- INSTRUCTIONS FOR THE TASK -
Below are records; report how many of their lines contain the word "more", giving only the number.

++++ DATA EXTRACT

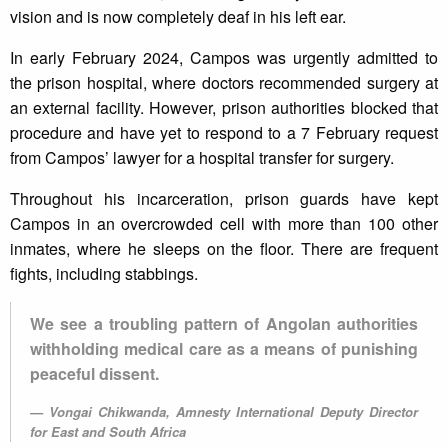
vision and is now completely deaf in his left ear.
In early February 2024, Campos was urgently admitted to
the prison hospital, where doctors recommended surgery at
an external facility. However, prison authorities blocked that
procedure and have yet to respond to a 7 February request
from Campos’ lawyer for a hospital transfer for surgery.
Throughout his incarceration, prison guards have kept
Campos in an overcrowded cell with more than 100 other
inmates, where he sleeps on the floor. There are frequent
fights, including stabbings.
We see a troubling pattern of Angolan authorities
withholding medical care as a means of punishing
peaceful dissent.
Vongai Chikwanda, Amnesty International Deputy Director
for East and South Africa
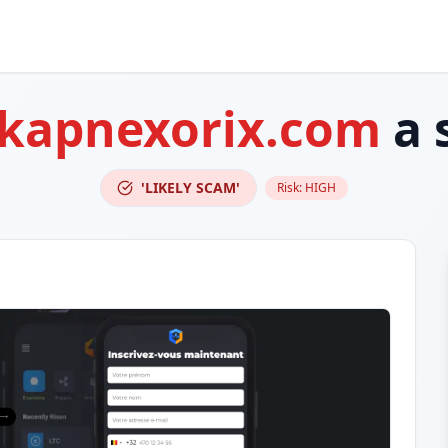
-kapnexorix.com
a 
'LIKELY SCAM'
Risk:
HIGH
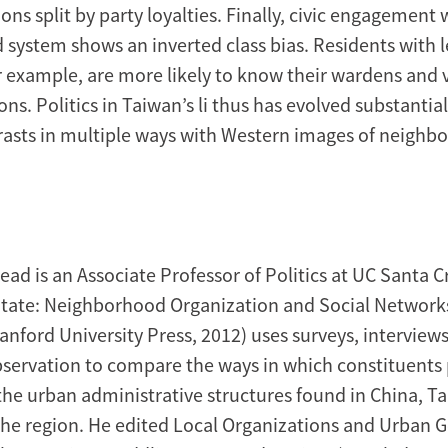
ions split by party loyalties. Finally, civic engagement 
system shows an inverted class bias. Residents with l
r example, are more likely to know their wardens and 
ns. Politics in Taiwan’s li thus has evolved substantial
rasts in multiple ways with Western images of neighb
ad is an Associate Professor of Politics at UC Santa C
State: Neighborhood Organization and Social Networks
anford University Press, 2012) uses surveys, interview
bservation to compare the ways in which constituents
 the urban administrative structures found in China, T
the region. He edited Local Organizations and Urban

++++++++

- ANSWER -
2